Multidrug-resistant (MOR) tuberculosis (TB) is recognized as an emerging infectious disease and a major problem in global public health. MDR 44. tuberculosis is also classified as a Category C Priority Pathogen for biodefense research. The threat of MDR and extensively/extremely drug-resistant (XDR) TB outbreaks that are resistant to current anti-TB drugs, either due to natural emergence or bioterrorism, is an alarming scenario since untreated (or untreatable) TB carries a mortality rate of 40-60%. Public health preparedness for intractable TB cases requires the development of new chemotherapies that kill M. tuberculosis or impair its virulence or growth in the host. To this end, studies on M. tuberculosis biology are priorities of utmost importance as they may illuminate avenues to develop new chemotherapies. The long-term goal of this project is to elucidate the biosynthesis of mycobacterial siderophores (iron-scavenging compounds) that are required for multiplication of M. tuberculosis inside the macrophages of the host, an ability of (0. tuberculosis needed to produáe disease.

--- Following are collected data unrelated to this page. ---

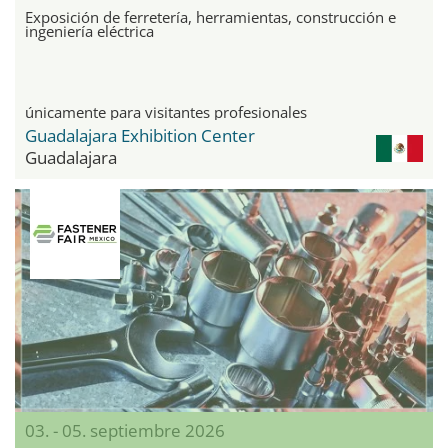
Exposición de ferretería, herramientas, construcción e
ingeniería eléctrica
únicamente para visitantes profesionales
Guadalajara Exhibition Center
Guadalajara
03. - 05. septiembre 2026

We will pursue this goal through two specific aims: (1) To probe in vitro the enzymatic functions of the MbtABCDEF enzyme system in siderophore biosynthesis; and (2) To investigate the involvement of the genes in the mbt gene cluster in siderophore production using a genetic approach. These two aims are highly complementary, yet independent, and represent biochemical and genetic approaches, respectively, to study the biosynthesis of mycobacterial siderophores. The knowledge gained will shed light on unexplored aspects of mycobacterial siderophore biosynthesis. This project will revealed potential new targets for anti-tuberculosis drug development and thus it may illuminate novel avenues for developing drugs that may find a particularly important niche in therapeutic and/or prophylactic multi-drug treatments against MDRIXDR M. tuberculosis, which is a major threat to global public health and a potential agent for use in bioterrorism.

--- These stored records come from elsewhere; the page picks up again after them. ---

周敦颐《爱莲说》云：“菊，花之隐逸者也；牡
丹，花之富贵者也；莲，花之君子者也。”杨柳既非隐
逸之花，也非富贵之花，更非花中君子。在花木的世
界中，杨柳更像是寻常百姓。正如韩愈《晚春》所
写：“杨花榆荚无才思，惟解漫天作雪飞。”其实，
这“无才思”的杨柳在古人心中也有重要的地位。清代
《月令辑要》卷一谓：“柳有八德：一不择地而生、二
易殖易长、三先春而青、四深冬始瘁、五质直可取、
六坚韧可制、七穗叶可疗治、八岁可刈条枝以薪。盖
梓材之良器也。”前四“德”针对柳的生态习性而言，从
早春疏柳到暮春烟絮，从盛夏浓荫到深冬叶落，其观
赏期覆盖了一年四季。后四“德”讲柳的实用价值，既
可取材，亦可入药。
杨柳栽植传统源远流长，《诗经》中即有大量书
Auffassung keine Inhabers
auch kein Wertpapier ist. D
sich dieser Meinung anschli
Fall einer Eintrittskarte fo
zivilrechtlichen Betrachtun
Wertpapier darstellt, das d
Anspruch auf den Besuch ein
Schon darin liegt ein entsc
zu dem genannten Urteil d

耐多药结核病(TB)是公认的一种新发传染病。 全球公共卫生的主要问题。MDR 44。结核病也被列为C类优先事项 用于生物防御研究的病原体。多药耐药和广泛/极端耐药(XDR)的威胁 对当前抗结核药物具有抗药性的结核病爆发，要么是由于自然出现，要么是由于生物恐怖主义， 这是一个令人担忧的情况，因为未经治疗(或无法治疗)的结核病死亡率为40%-60%。公众 为顽固结核病病例做好健康准备需要开发新的化疗方法，以杀死 结核分枝杆菌或损害其在宿主中的毒力或生长。为此，对结核分枝杆菌的研究 生物学是最重要的优先事项，因为它们可能照亮开发新的 化疗。这个项目的长期目标是阐明分枝杆菌的生物合成。 铁载体(清除铁的化合物)是结核分枝杆菌在体内繁殖所必需的 宿主的巨噬细胞，一种能力(0。结核病是引发疾病的必需品。我们将继续追查 这一目标通过两个特定的目的：(1)在体外探索MbtABCDEF的酶功能 铁载体生物合成中的酶系统；以及(2)研究基因在生物合成中的作用。 使用遗传学方法在铁载体生产中的MBT基因簇。这两个目标是高度一致的 互补的，但独立的，分别代表生化和遗传方法 研究分枝杆菌铁载体的生物合成。所获得的知识将有助于 分枝杆菌铁载体生物合成的未知方面。该项目将揭示潜在的新的 抗结核药物开发的靶点，从而可能照亮开发的新途径 在治疗性和/或预防性多种药物中可能找到特别重要的利基市场的药物 对MDRIXDR结核分枝杆菌的治疗，这是对全球公共卫生和 可能用于生物恐怖主义的毒剂。